Saved entries

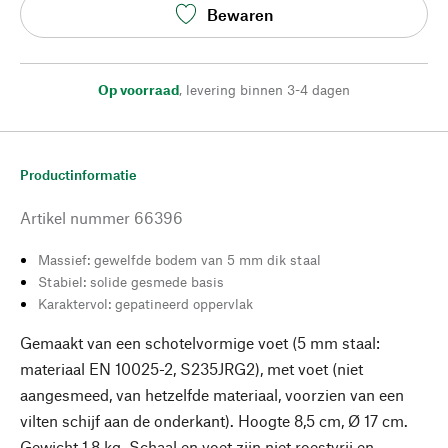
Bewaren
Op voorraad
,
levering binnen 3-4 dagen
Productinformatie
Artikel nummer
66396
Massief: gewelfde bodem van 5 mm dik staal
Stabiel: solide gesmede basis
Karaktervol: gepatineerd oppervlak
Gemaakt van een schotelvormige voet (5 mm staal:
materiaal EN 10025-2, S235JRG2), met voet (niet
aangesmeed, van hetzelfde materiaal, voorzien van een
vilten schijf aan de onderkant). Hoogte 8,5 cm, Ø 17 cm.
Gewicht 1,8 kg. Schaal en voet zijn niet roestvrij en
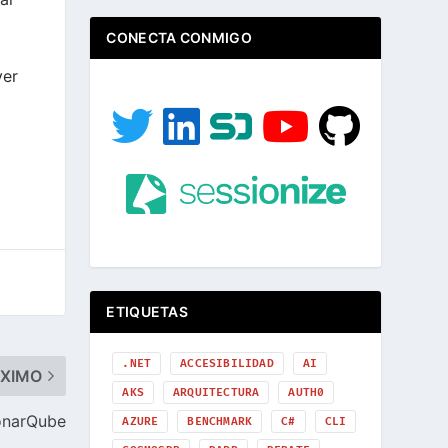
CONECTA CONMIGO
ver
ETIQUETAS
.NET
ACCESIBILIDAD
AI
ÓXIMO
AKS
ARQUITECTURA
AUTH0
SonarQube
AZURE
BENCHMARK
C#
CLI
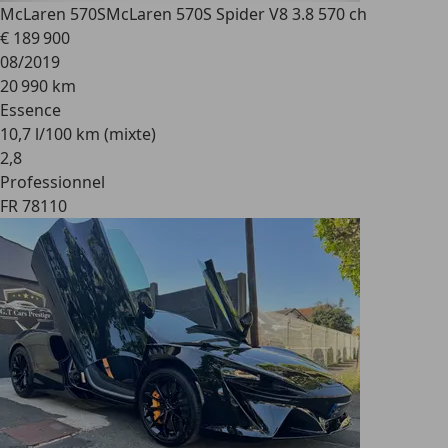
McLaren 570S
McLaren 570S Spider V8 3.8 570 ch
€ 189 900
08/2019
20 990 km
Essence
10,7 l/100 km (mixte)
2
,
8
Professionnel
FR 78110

▸ WORK REQUIRED: The answer must consist of every line above that holds the string "voet", copied exactly.

▸ RESPONSE TO THE EXERCISE:
Gemaakt van een schotelvormige voet (5 mm staal:
materiaal EN 10025-2, S235JRG2), met voet (niet
Gewicht 1,8 kg. Schaal en voet zijn niet roestvrij en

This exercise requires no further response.